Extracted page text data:
☆ ☆ ☆ ☆
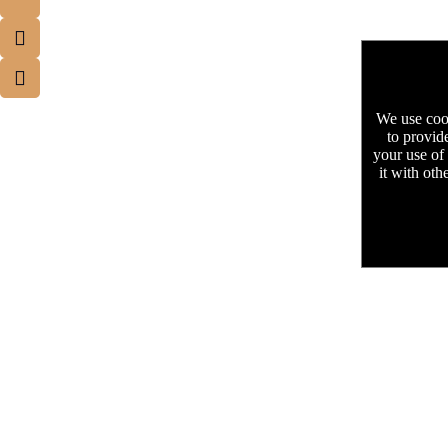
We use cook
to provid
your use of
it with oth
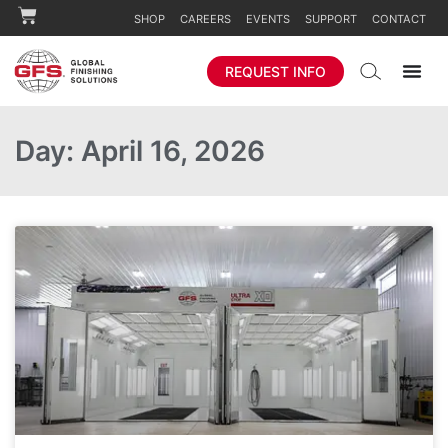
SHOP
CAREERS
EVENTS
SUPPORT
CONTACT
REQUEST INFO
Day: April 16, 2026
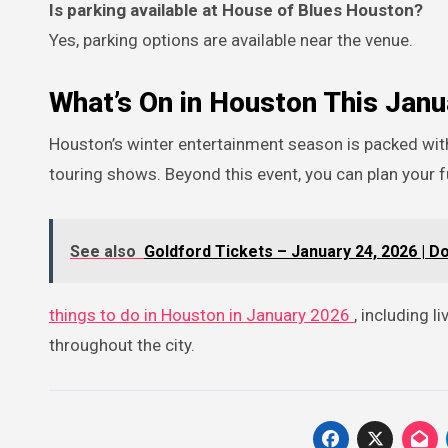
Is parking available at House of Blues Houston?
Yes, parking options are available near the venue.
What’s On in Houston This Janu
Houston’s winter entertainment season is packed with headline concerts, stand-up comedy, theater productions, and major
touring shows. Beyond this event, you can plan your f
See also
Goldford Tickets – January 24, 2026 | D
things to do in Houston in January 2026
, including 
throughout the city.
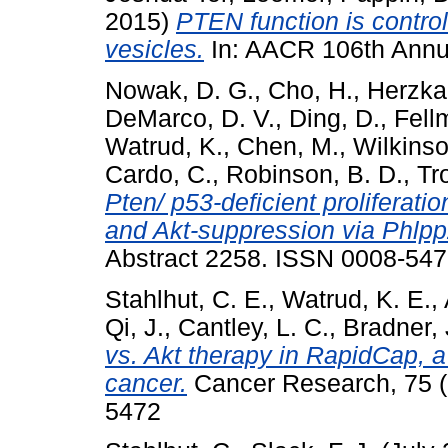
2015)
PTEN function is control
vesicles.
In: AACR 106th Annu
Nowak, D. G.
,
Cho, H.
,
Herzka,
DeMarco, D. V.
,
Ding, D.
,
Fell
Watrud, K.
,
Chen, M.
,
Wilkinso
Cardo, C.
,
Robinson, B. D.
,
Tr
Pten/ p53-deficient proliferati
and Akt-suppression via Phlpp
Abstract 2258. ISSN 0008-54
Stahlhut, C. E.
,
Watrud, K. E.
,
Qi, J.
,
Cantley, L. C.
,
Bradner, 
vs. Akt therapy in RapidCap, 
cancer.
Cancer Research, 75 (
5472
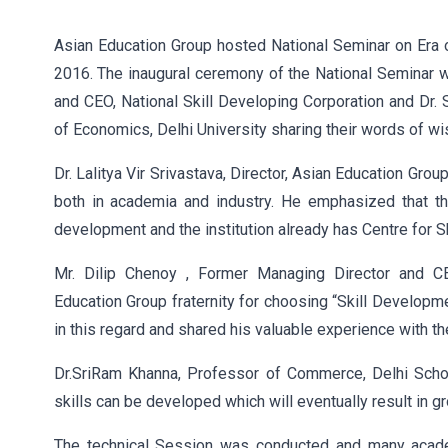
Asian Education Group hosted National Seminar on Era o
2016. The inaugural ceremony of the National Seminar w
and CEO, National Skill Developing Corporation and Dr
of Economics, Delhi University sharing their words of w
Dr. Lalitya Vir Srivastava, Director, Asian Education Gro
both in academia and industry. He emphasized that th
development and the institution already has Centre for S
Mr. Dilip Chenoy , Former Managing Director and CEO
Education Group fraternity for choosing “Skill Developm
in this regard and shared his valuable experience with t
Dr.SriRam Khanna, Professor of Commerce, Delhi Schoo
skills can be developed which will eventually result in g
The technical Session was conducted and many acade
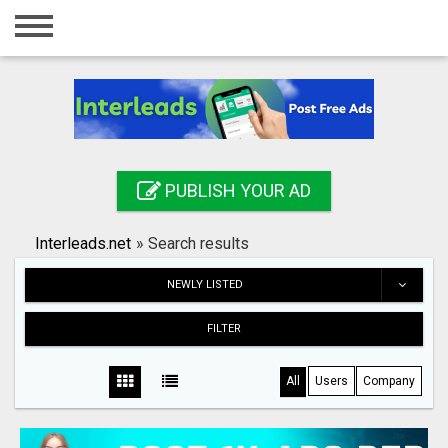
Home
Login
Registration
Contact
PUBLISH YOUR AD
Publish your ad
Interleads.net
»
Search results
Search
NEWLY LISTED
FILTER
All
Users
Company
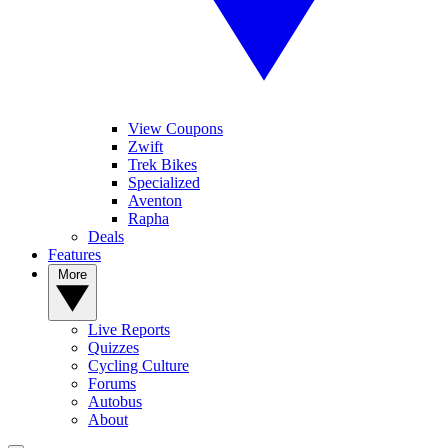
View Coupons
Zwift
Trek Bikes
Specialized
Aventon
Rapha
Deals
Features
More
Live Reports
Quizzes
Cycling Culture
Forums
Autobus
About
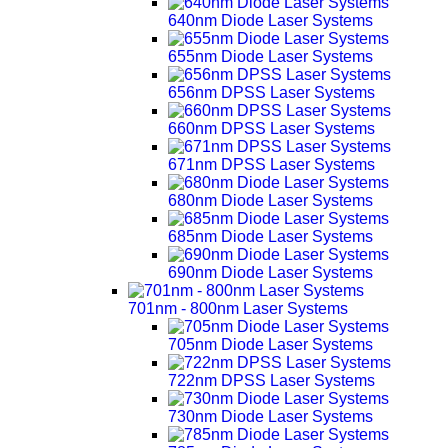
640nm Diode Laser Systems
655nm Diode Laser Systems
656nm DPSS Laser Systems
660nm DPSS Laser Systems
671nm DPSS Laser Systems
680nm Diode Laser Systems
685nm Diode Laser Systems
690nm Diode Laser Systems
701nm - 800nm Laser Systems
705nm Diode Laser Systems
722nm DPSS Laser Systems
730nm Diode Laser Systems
☆ ☆ ☆ ☆
ASSIGNMENT:
Copy out the entries above in full and exactly, skipping every picture.

REPLY TO THE EXERCISE:
We use cook
to provid
your use of
it with oth
SHOP
CAREERS
EVENTS
SUPPORT
CONTACT
REQUEST INFO
Day: April 16, 2026
Is parking available at House of Blues Houston?
Yes, parking options are available near the venue.
What’s On in Houston This Janu
Houston’s winter entertainment season is packed with headline concerts, stand-up comedy, theater productions, and major
touring shows. Beyond this event, you can plan your f
See also
Goldford Tickets – January 24, 2026 | D
things to do in Houston in January 2026
, including 
throughout the city.
2015)
PTEN function is control
vesicles.
In: AACR 106th Annu
Nowak, D. G.
,
Cho, H.
,
Herzka,
DeMarco, D. V.
,
Ding, D.
,
Fell
Watrud, K.
,
Chen, M.
,
Wilkinso
Cardo, C.
,
Robinson, B. D.
,
Tr
Pten/ p53-deficient proliferati
and Akt-suppression via Phlpp
Abstract 2258. ISSN 0008-54
Stahlhut, C. E.
,
Watrud, K. E.
,
Qi, J.
,
Cantley, L. C.
,
Bradner, 
vs. Akt therapy in RapidCap, 
cancer.
Cancer Research, 75 (
5472
Asian Education Group hosted National Seminar on Era o
2016. The inaugural ceremony of the National Seminar w
and CEO, National Skill Developing Corporation and Dr
of Economics, Delhi University sharing their words of w
Dr. Lalitya Vir Srivastava, Director, Asian Education Gro
both in academia and industry. He emphasized that th
development and the institution already has Centre for S
Mr. Dilip Chenoy , Former Managing Director and CEO
Education Group fraternity for choosing “Skill Developm
in this regard and shared his valuable experience with t
Dr.SriRam Khanna, Professor of Commerce, Delhi Schoo
skills can be developed which will eventually result in g
The technical Session was conducted and many acade
Home
Login
Registration
Contact
PUBLISH YOUR AD
Publish your ad
Interleads.net
»
Search results
Search
NEWLY LISTED
FILTER
All
Users
Company
View Coupons
Zwift
Trek Bikes
Specialized
Aventon
Rapha
Deals
Features
More
Live Reports
Quizzes
Cycling Culture
Forums
Autobus
About
640nm Diode Laser Systems
655nm Diode Laser Systems
656nm DPSS Laser Systems
660nm DPSS Laser Systems
671nm DPSS Laser Systems
680nm Diode Laser Systems
685nm Diode Laser Systems
690nm Diode Laser Systems
701nm - 800nm Laser Systems
705nm Diode Laser Systems
722nm DPSS Laser Systems
730nm Diode Laser Systems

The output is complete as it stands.